'''

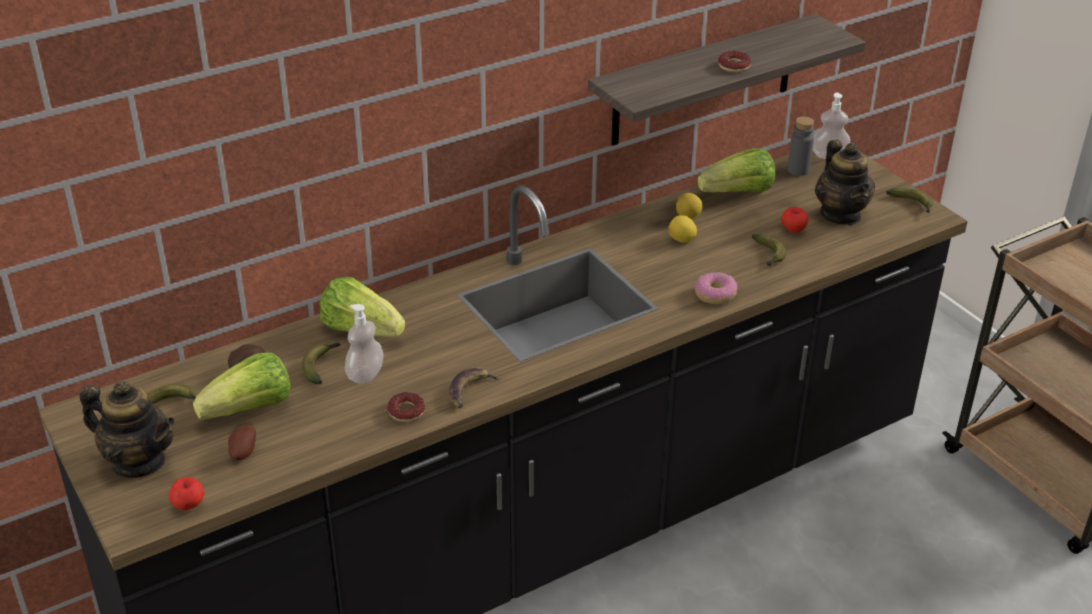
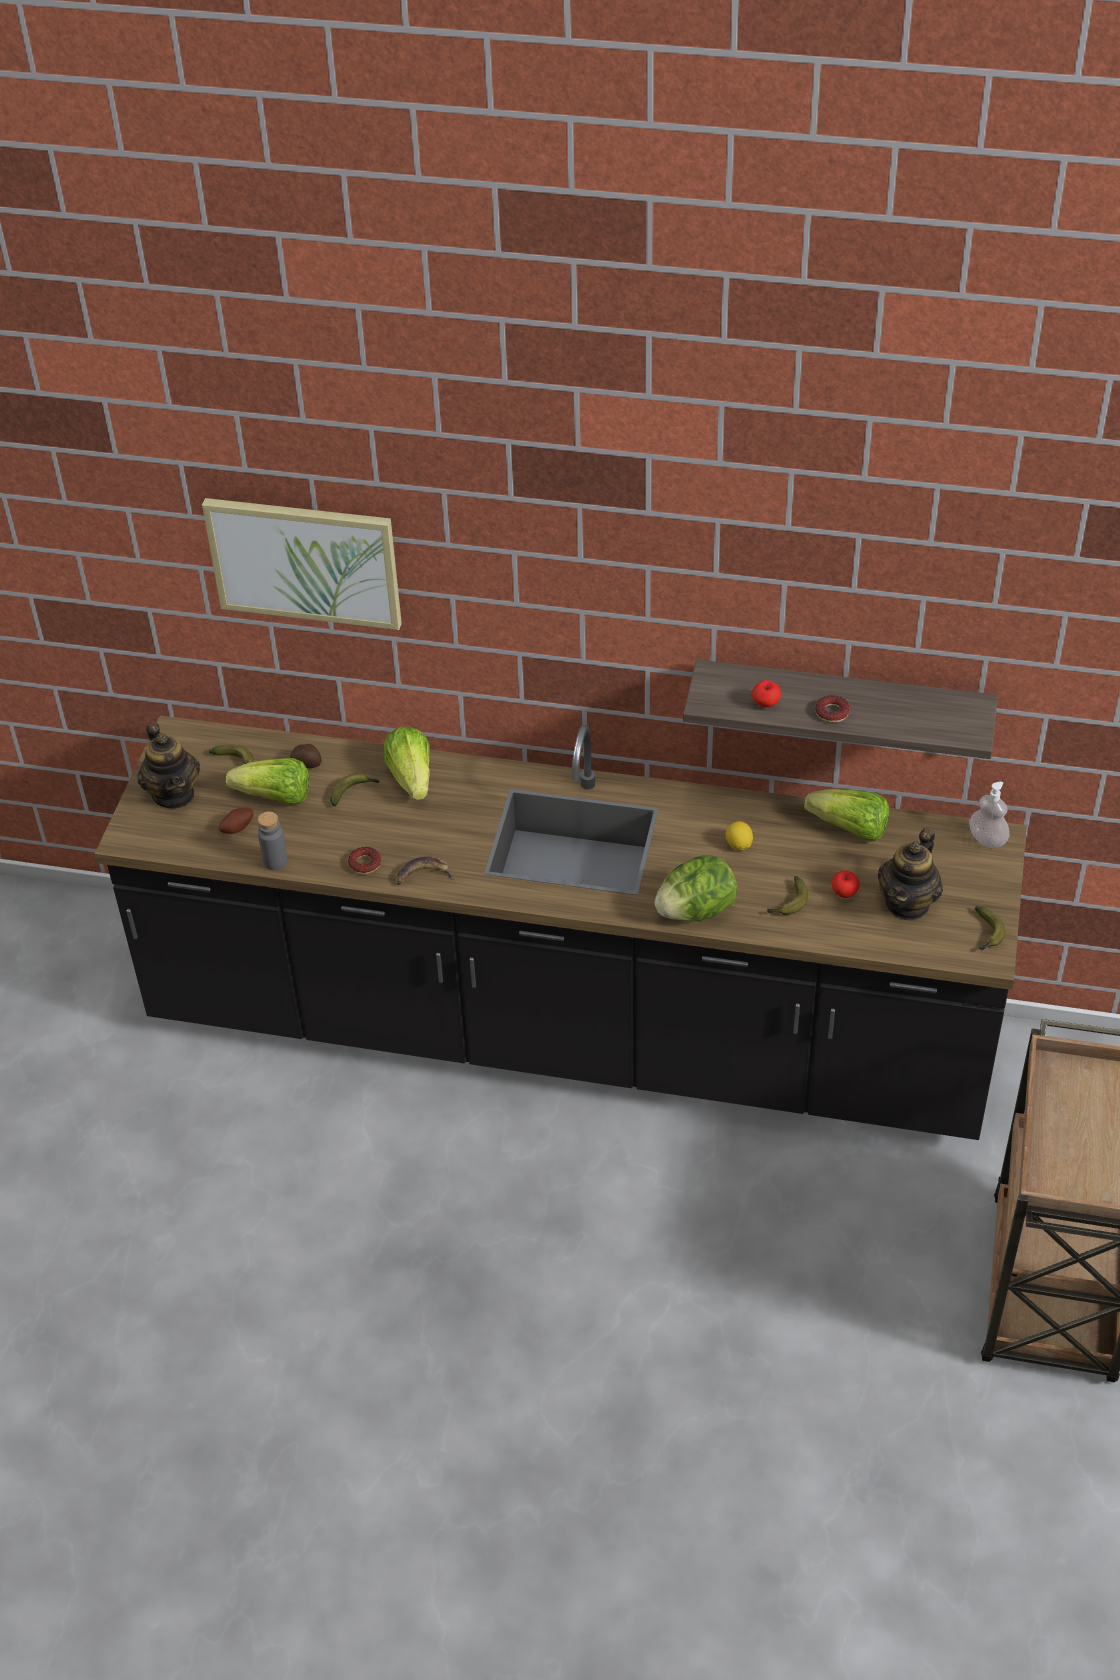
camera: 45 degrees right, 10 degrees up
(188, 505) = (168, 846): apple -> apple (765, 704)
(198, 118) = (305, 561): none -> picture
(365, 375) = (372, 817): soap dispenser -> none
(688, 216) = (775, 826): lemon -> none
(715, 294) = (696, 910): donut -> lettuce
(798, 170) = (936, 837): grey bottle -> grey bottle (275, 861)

'''

● EXERCISE REQUIREMENTS:
Work out how many lines of the listing above include the word "none". Report only the number.

● TASK ANSWER:
3